ANNAPOLIS -- The five small counties that have corporal punishment in their schools under Maryland law may not use it much, but they don't want to give it up.
They came close to losing it yesterday, however, when a Senate bill proposing a statewide ban on corporal punishment failed for the lack of one vote.
Sen. Idamae Garrott, a Montgomery County Democrat and former teacher, said she plans to ask for reconsideration today in hopes that she will pick up the 24 votes necessary for passage of her bill.
The corporal punishment ban is a perennial bill in Annapolis, but it has seldom come so close to passage in the Senate. Usually, the House of Delegates approves the ban, then the Senate amends it to keep the current list of exempted counties.
Yesterday's 23-21 vote, which failed for a lack of constitutional majority, came after a debate in which legislators from small, rural counties told the rest of the state, in the words of Sen. Walter M. Baker, "just leave us alone."

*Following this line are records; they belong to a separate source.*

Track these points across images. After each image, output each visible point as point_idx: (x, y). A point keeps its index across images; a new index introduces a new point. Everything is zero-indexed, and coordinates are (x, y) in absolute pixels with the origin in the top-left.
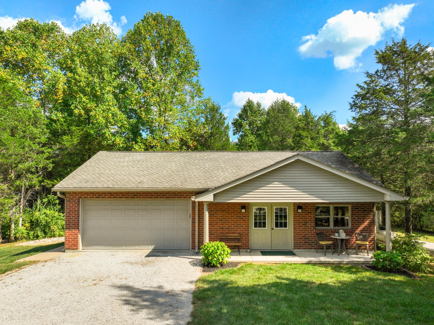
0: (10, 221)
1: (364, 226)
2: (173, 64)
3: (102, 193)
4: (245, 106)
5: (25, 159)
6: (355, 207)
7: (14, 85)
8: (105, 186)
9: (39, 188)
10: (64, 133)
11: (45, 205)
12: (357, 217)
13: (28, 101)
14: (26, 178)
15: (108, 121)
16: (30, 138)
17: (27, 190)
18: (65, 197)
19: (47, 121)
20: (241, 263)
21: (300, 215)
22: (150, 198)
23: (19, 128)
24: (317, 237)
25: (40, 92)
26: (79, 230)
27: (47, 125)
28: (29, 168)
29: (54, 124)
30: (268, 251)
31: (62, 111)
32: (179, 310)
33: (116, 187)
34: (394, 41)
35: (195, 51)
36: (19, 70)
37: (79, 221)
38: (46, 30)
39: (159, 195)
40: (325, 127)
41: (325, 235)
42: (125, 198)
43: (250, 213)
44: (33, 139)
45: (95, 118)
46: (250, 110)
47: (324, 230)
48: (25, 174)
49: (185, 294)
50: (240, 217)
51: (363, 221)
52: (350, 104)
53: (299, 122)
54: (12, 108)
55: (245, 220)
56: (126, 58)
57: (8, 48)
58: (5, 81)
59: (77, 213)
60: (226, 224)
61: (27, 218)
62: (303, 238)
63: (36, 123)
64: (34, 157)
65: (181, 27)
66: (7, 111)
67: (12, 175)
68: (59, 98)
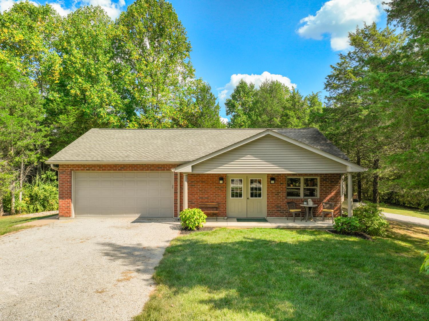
0: (11, 195)
1: (331, 196)
2: (165, 45)
3: (92, 166)
4: (238, 87)
5: (24, 137)
6: (323, 178)
7: (12, 66)
8: (95, 159)
9: (37, 164)
10: (61, 113)
11: (43, 181)
12: (325, 187)
13: (25, 82)
14: (25, 155)
15: (102, 101)
16: (28, 117)
17: (26, 166)
18: (59, 169)
19: (44, 101)
20: (217, 227)
21: (273, 185)
22: (136, 170)
23: (17, 107)
24: (287, 206)
25: (37, 73)
26: (71, 200)
27: (44, 105)
28: (28, 146)
29: (51, 104)
30: (243, 219)
31: (59, 91)
32: (151, 260)
33: (104, 160)
34: (366, 24)
35: (186, 33)
36: (16, 51)
37: (71, 191)
38: (42, 12)
39: (144, 168)
40: (311, 107)
41: (295, 203)
42: (113, 170)
43: (227, 184)
44: (31, 117)
45: (90, 98)
46: (243, 90)
47: (294, 200)
48: (24, 151)
49: (159, 249)
50: (219, 187)
51: (330, 191)
52: (325, 84)
53: (286, 102)
54: (10, 88)
55: (223, 191)
56: (119, 40)
57: (5, 30)
58: (3, 62)
59: (70, 184)
60: (206, 194)
61: (27, 192)
62: (275, 207)
63: (34, 102)
64: (32, 135)
65: (173, 9)
66: (6, 91)
67: (12, 152)
68: (56, 78)
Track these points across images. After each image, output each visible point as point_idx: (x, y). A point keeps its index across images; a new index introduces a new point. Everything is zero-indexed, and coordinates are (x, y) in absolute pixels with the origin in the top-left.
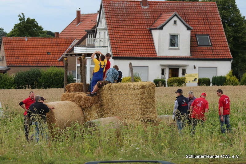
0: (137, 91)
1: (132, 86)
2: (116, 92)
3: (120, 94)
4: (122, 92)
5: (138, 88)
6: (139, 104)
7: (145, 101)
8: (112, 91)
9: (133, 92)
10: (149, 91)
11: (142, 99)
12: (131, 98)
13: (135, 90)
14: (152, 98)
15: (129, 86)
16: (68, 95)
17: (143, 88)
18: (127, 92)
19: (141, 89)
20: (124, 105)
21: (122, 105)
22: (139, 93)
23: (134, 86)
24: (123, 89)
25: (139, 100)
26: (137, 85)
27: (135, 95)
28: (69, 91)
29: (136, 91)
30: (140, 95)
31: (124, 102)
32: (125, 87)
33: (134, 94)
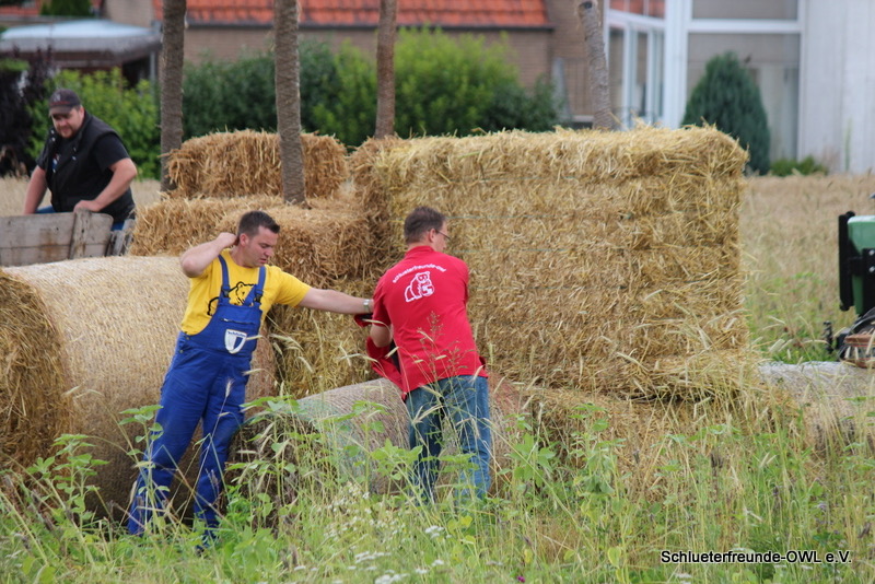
0: (615, 192)
1: (580, 161)
2: (484, 198)
3: (504, 212)
4: (518, 199)
5: (621, 171)
6: (621, 280)
7: (661, 264)
8: (457, 193)
9: (585, 197)
10: (691, 193)
11: (644, 246)
12: (570, 239)
13: (597, 182)
14: (721, 241)
15: (560, 154)
16: (179, 216)
17: (651, 172)
18: (549, 198)
19: (634, 177)
20: (529, 288)
21: (516, 286)
22: (621, 205)
23: (591, 161)
24: (527, 180)
25: (621, 252)
26: (614, 153)
27: (596, 217)
28: (193, 188)
29: (607, 191)
30: (632, 218)
31: (531, 267)
32: (539, 167)
33: (591, 211)
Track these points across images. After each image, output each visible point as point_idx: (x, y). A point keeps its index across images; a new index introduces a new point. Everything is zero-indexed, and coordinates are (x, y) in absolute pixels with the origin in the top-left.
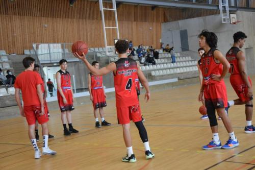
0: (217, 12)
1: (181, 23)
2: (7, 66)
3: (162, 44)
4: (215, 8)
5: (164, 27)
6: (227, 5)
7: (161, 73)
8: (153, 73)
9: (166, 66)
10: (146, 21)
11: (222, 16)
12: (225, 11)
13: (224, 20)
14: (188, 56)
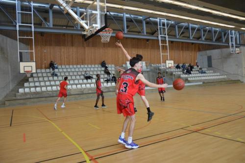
0: (228, 47)
1: (208, 52)
2: (113, 72)
3: (197, 63)
4: (227, 45)
5: (199, 54)
6: (234, 43)
7: (194, 79)
8: (189, 79)
9: (197, 75)
10: (188, 50)
11: (231, 49)
12: (232, 46)
13: (232, 51)
14: (211, 70)
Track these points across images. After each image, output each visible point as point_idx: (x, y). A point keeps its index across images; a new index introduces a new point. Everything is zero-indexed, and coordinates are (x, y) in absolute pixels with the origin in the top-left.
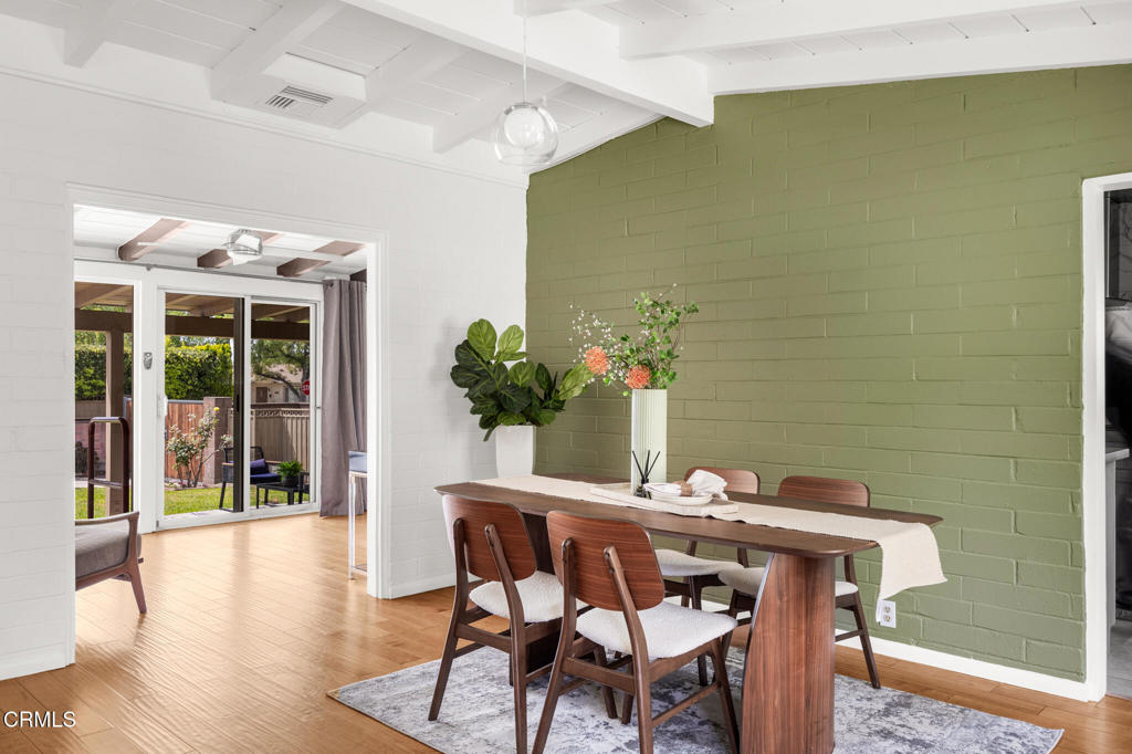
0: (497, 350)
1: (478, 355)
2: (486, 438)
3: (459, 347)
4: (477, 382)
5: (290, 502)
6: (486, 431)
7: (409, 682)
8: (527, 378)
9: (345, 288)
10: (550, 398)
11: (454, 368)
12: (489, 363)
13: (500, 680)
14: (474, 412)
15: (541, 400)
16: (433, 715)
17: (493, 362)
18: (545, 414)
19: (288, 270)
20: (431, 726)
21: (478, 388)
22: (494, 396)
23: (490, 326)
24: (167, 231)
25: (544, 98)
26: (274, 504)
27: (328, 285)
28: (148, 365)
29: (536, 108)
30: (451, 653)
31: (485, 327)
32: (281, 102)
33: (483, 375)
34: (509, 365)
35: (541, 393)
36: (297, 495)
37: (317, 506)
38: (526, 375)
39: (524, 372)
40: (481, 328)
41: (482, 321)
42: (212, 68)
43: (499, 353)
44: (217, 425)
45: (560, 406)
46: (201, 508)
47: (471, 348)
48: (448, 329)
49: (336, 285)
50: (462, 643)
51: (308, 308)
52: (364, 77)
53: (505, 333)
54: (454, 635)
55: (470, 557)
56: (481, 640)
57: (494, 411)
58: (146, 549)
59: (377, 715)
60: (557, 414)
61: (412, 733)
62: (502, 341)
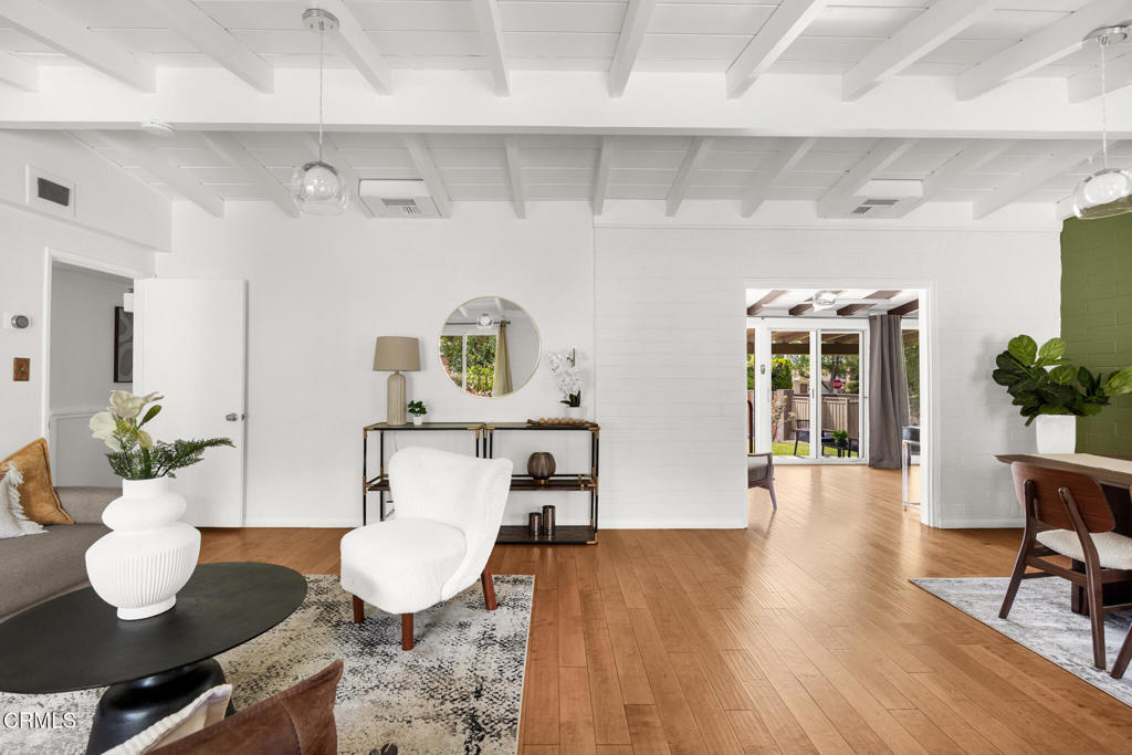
0: (1038, 357)
1: (1018, 361)
2: (1028, 424)
3: (999, 356)
4: (1017, 382)
5: (839, 456)
6: (1028, 418)
7: (973, 587)
8: (1069, 378)
9: (886, 320)
10: (1094, 395)
11: (995, 372)
12: (1029, 367)
13: (1061, 605)
14: (1015, 403)
15: (1084, 397)
16: (1004, 614)
17: (1033, 366)
18: (1087, 407)
19: (845, 312)
20: (1002, 622)
21: (1020, 386)
22: (1036, 392)
23: (1030, 340)
24: (776, 297)
25: (1090, 159)
26: (828, 456)
27: (872, 319)
28: (763, 372)
29: (1118, 172)
30: (1019, 576)
31: (1025, 342)
32: (861, 210)
33: (1023, 377)
34: (1049, 368)
35: (1083, 391)
36: (846, 452)
37: (867, 460)
38: (1066, 377)
39: (1064, 374)
40: (1023, 343)
41: (1022, 337)
42: (818, 200)
43: (1040, 359)
44: (786, 406)
45: (1104, 401)
46: (782, 454)
47: (1011, 357)
48: (987, 343)
49: (879, 319)
50: (1029, 569)
51: (858, 335)
52: (922, 180)
53: (1046, 345)
54: (1022, 564)
55: (1040, 510)
56: (1049, 572)
57: (1036, 403)
58: (777, 473)
59: (953, 603)
60: (1103, 407)
61: (986, 622)
62: (1042, 350)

"We don't have real big problems in our local schools out in the hinterlands of Maryland because we walk softly and carry a big stick," said the Democrat from Cecil County, which is one of the five jurisdictions that has not banned corporal punishment. "Respect the country folk."
Under current law, 12 rural and Eastern Shore counties are exempt from the state's ban on corporal punishment. However, seven of those have banned physical discipline by policy or local school board action. That leaves Cecil, Queen Anne's, Somerset, Wicomico and Worcester with corporal punishment. Such punishment has been used only in Wicomico among the five over the past two years -- twice last year and twice so far this year.
Senator Garrott said the fact that corporal punishment is seldom used is not reason enough to continue exempting 12 counties from the state law.
"You do not instill a love of learning in children by means of a thick paddle," she said. "We cannot fight violence without a statewide policy."
Susan P. Leviton, president of Advocates for Children and Youth Inc., said national studies on quality of life for children downgrade those states that still allow corporal punishment.
"It's not an issue of local control," Ms. Leviton said. "If there was ever an example of foolishness, this really is."